The deal calls for VTech to pay AT&T royalties based on net sales for the brand. That is expected to amount to about 4% of net sales, according to VTech chairman Allan Wong, ranging from $10 million in 2000 up to $21 million in 2009. VTech also has the right to renew the brand license for another five years.

Under the agreement, the approximately 4,500 Lucent Consumer Products employees located in Eatontown, Parsippany and Murray Hill, N.J., and another 200 in manufacturing and repair locations in Guadalajara and Reynosa, Mexico, will transfer to VTech.

VTech plans to continue to market VTech-brand phones as well as the AT&T line, using separate sales and service operations, to address different markets. “The brands will be run separately to a great extent,” said VTech managing director Paul Murphy, “with separate sales organizations selling to the retail channels. Externally it will look like two different operations, while internally we will leverage our core operations.”

He added that the AT&T brand will continue to be operated out of New Jersey, although the offices in Murray Hill and Parsippany will be consolidated.

“The acquisition substantially strengthens our position as a global leader in consumer communications by increasing our presence in the U.S., where we sold about 8 million 900MHz cordless phones in our 1998-1999 fiscal year,” said Wong. “The transaction immediately doubles the size of our telecommunication products business, which generated U.S. $555.3 million in sales in the fiscal-year 1998-1999.”

He added that the acquisition allows VTech to increase its target of sales of $1.8 billion in 2003 to $2.5 billion for that year.

VTech currently operates five companies in three cities, including VTech Communications of Beaverton, Ore., which markets the VTech-brand telephones.

VTech is no stranger to AT&T and Lucent, having supplied it with cordless phones for many years. “Lucent has for many years been one of our most important customers, and we already enjoy a close working relationship with Lucent people,” Wong said.

The acquisition marks the latest turn in the Consumer Products Group’s recent turbulent history. In 1997, Lucent Consumer Products joined forces with Philips to form a worldwide joint venture that was subsequently dissolved a year later in the fall of 1998. Since that time the Lucent Consumer Products Group has been for sale, and the wireless portion of the group was split off and sold to Motorola.

The Philips/Lucent effort had included not only the wireless group but also the leased phone business, which is also being sold separately, bringing the total number of employees at that time closer to 6,000.

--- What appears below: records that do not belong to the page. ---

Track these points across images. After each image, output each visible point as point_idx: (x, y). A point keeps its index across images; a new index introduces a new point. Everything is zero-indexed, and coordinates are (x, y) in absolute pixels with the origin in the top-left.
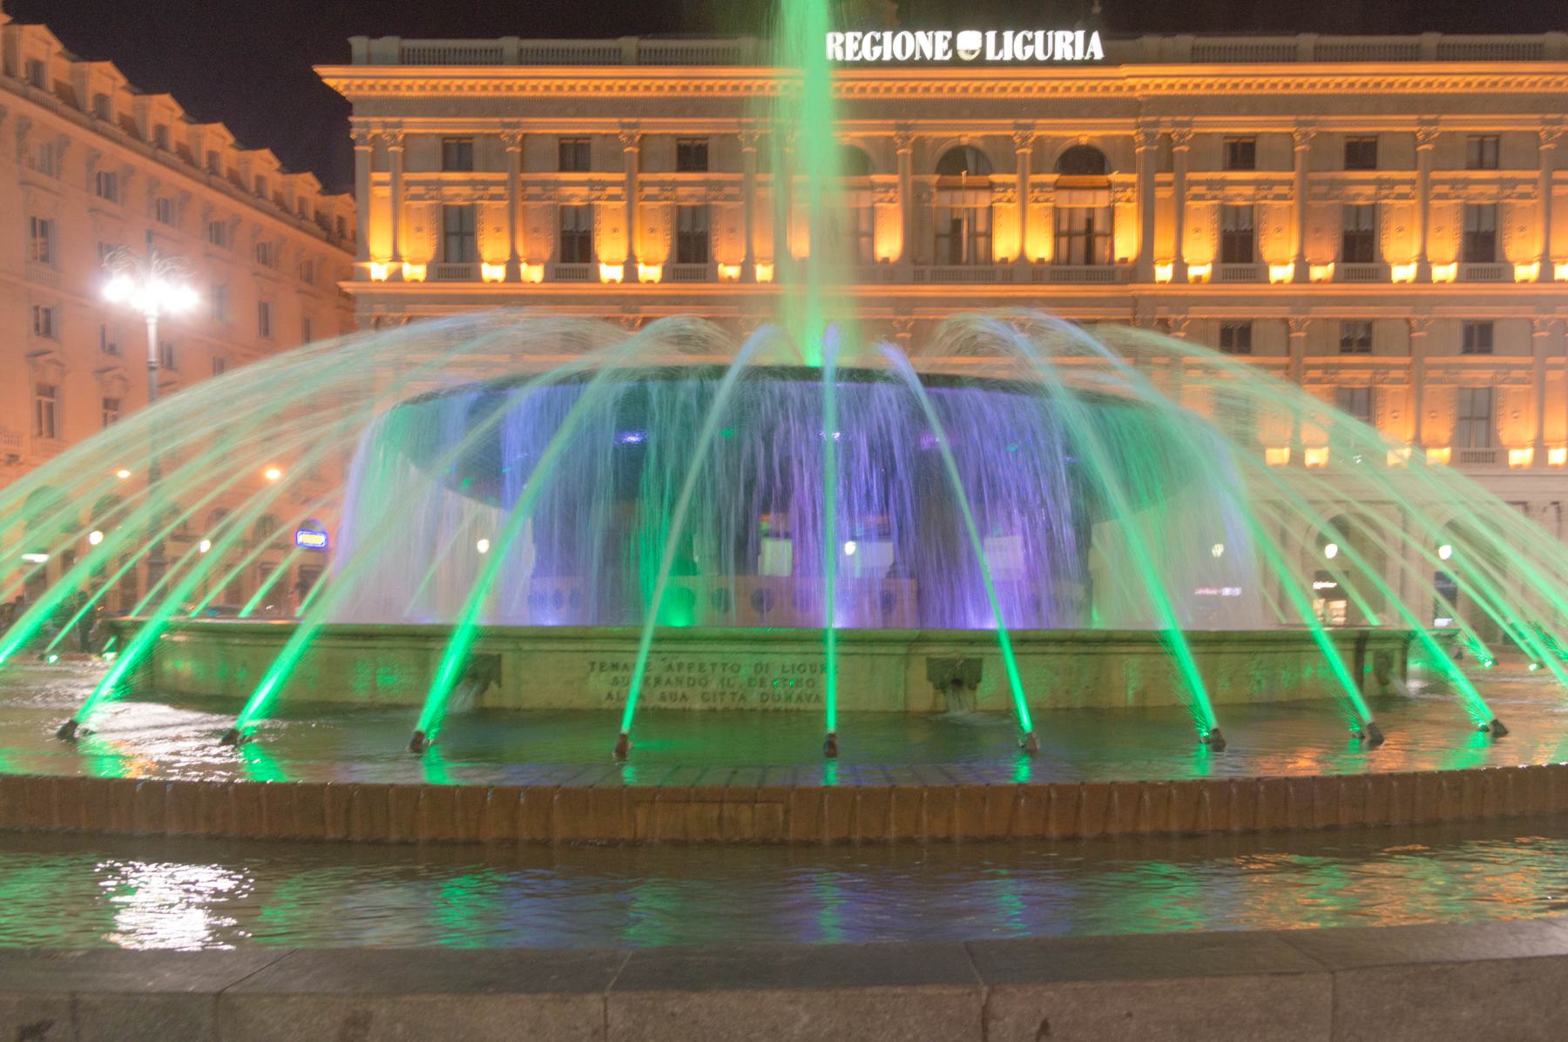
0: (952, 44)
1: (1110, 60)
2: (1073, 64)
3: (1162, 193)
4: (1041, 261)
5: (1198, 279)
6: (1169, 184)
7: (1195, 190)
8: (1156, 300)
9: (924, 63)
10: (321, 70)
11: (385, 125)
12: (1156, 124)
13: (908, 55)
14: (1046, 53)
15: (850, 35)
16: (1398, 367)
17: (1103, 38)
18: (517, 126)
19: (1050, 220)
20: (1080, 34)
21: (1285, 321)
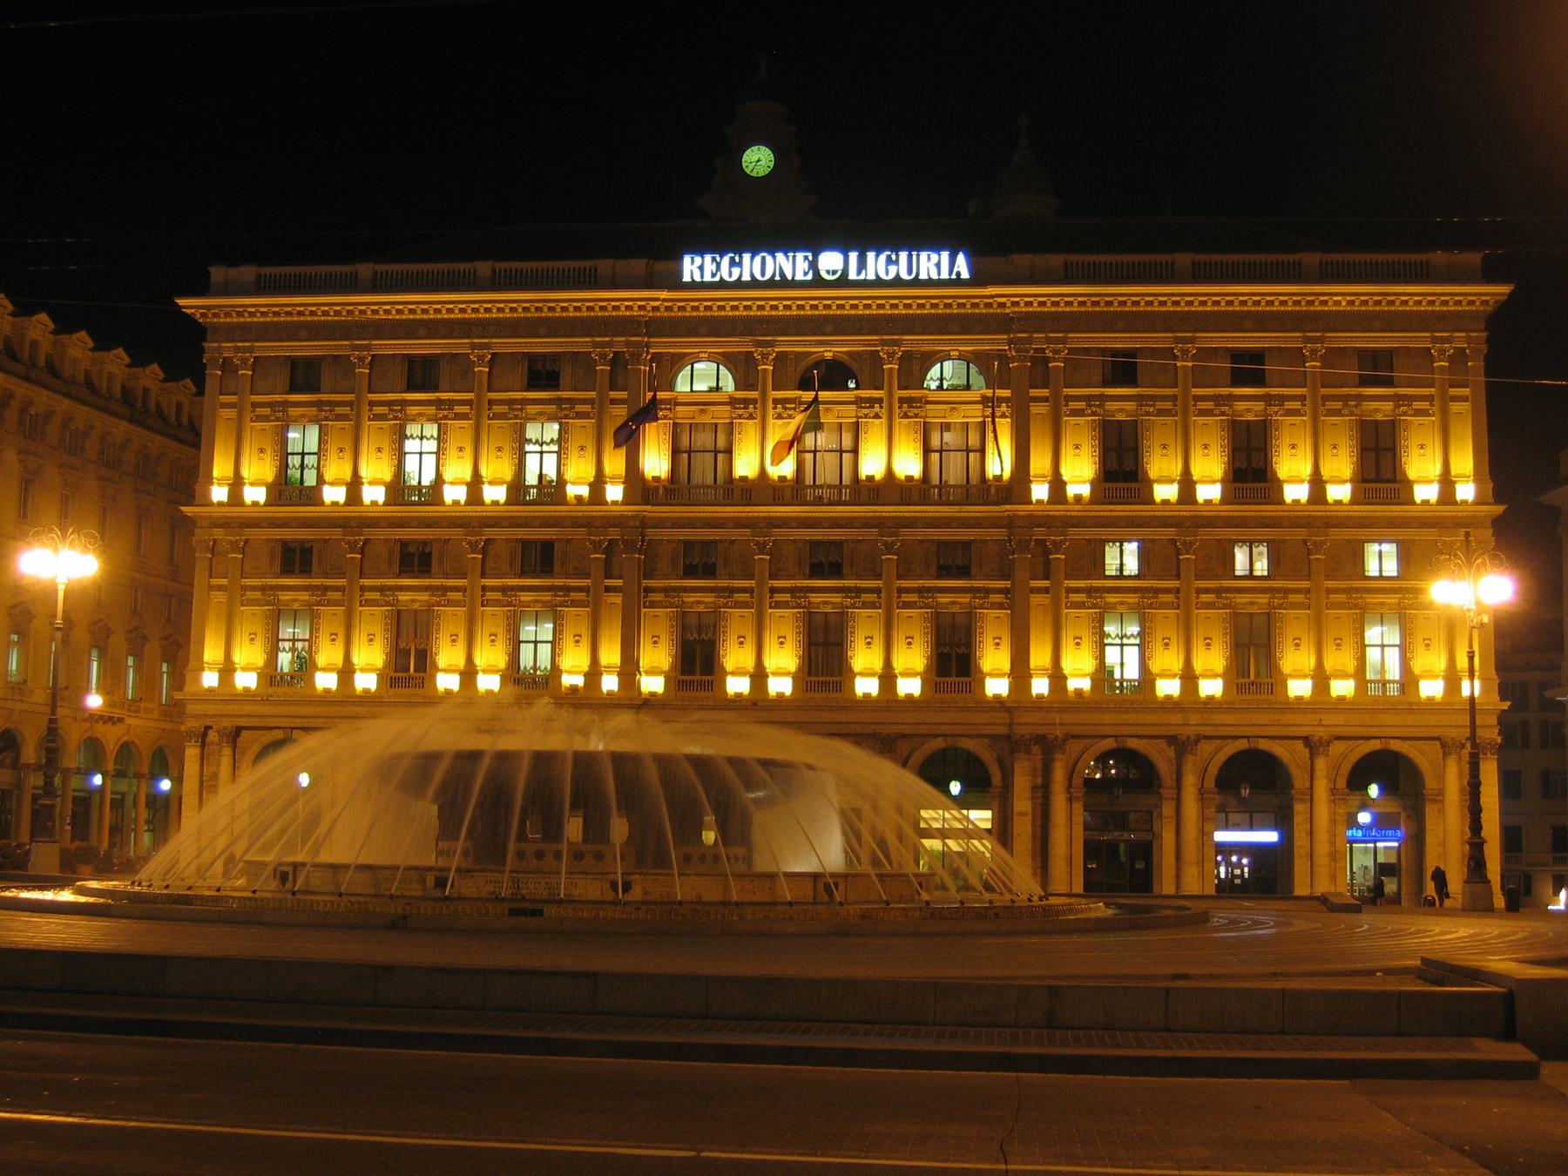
0: (814, 265)
1: (977, 279)
2: (940, 283)
3: (1036, 409)
4: (909, 478)
5: (1078, 498)
6: (1046, 399)
7: (1073, 405)
8: (1035, 521)
9: (785, 283)
10: (181, 302)
11: (237, 350)
12: (1030, 341)
13: (768, 276)
14: (910, 272)
15: (708, 258)
16: (1298, 591)
17: (967, 257)
18: (368, 348)
19: (920, 436)
20: (945, 255)
21: (1173, 542)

VTech is faced with turning around a company that has recently posted significant losses of $115 million in 1998 and $37 million in the first 10 months of 1999, according to Wong. However, Murphy pointed out that the 1998 losses came during the time of the Philips/Lucent joint venture when the company included cellular as well as consumer wireline phones.

VTech executives have expressed optimism about turning the company around by leveraging the AT&T brand, which commands a premium price and is a leading brand, especially in the U.S., and through its ability to lower costs and manage the company more efficiently.

At the same time, Wong expects to expand the company’s telephone offerings. “VTech has concentrated almost exclusively on cordless phones,” he said. “This allows us to expand our line into feature phones, including corded phones, as well as products such as Internet phones and wireless Internet browsers.”

While Lucent has wanted to divest itself of the Consumer Products Division for some time because it is not its core business, Murphy said, VTech sees the agreement as an opportunity “because consumer phones is our core business.”

“This is quite a major development. It is very exciting,” said market analyst Peter Arato of NPD Intelect. “This will make VTech an even stronger market leader in cordless, with two very strong brand names, and it will also help them to address two price tiers in the market.”